Howe would return to form the following season of 1950-51, scoring 86 points to win the scoring title by 20 points over his nearest competition, the first of seven times he would win the Art Ross Trophy.

Howe would continue throughout the 1950's to accumulate championships and awards, winning the Stanley Cup in 1950, 1952, 1954 and 1955, the Art Ross Trophy as scoring champion from 1951-1954 and 1957, and the Hart Memorial Trophy as the league MVP in 1952, 1953, 1957, 1958 and 1960.



It was on this date in 1960 that Howe registered an assist in a 2-0 win over the Toronto Maple Leafs to score his 1,000th NHL point, the first player in the 44 year history of the league to reach that milestone and he did it in his 938th game. It would be another eight years before Jean Beliveau would become the second and another 20 years before Howe would score his final point! Remember, Howe already had 14 years in the league behind him at this point.



1963 would see Howe capture both the Art Ross and Hart Trophies once more and on this date in 1965 Howe would score his 600th NHL goal in a game versus the Montreal Canadiens, becoming the first player in NHL history to record 600 goals. It would be until 1972 until Bobby Hull would become the second to 600.



For comparison, Maurice Richard's final career totals when he retired in 1960 were 544 goals and 965 career points and he surprisingly never led the league in point scoring.

In 1968-69, aided by the recent NHL expansion to 12 teams which created a longer schedule of games against some admittedly weaker opponents, Howe achieved his one and only 100 point NHL season with 44 goals and 58 assists for 103 points.

Today's featured jersey is a 1970-71 Detroit Red Wings Gordie Howe jersey. 1970-71 would be Howe's final season with the Red Wings. This classic style has been used by the Red Wings essentially unchanged since 1932 when the Detroit franchise first adopted the name "Red Wings" after previously being known as the Falcons and the Cougars.

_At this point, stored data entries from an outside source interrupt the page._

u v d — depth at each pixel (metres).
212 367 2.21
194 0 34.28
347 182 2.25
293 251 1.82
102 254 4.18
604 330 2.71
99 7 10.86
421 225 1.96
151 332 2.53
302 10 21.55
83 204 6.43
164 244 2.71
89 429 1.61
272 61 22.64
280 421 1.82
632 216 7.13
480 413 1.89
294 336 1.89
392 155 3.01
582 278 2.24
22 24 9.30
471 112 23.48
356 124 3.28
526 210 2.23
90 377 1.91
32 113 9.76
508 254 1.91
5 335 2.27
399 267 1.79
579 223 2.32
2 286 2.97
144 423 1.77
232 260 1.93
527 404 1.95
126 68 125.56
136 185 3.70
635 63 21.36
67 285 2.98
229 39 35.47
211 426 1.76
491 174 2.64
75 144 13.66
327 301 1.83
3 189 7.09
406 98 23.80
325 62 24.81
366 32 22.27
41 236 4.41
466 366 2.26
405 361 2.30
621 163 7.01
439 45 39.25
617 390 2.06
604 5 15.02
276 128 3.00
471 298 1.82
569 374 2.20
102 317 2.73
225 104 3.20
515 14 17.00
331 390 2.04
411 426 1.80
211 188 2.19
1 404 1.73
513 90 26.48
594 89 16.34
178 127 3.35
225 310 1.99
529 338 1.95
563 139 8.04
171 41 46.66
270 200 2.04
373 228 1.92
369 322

Only detail changes have occurred over the years as this sweater has endured to become a timeless classic.


Today's video is the "Legends of Hockey" profile of Gordie Howe.


Here is an unusual find, Gordie Howe on the TV game show, "What's My Line?" being questioned by Hogan's Heroes' Colonel Klink Werner Klemperer and Soupy Sales. Howe's legendary toughness is apparent, as he is unfazed at being interrogated by a Nazi prison camp commandant.


Gordie tells Keith Olberman how hockey used to be and to respect your elders.



Dasherboard: From the "I Didn't Know That Department", on this date in 1941, the Boston Bruins tied an NHL record by scoring four goals in the 10-minute overtime period to beat the New York Americans 6-2. Overtime was a mandatory full 10 minute period before it was discontinued in November 1942 in favor of the now familiar "sudden death" format.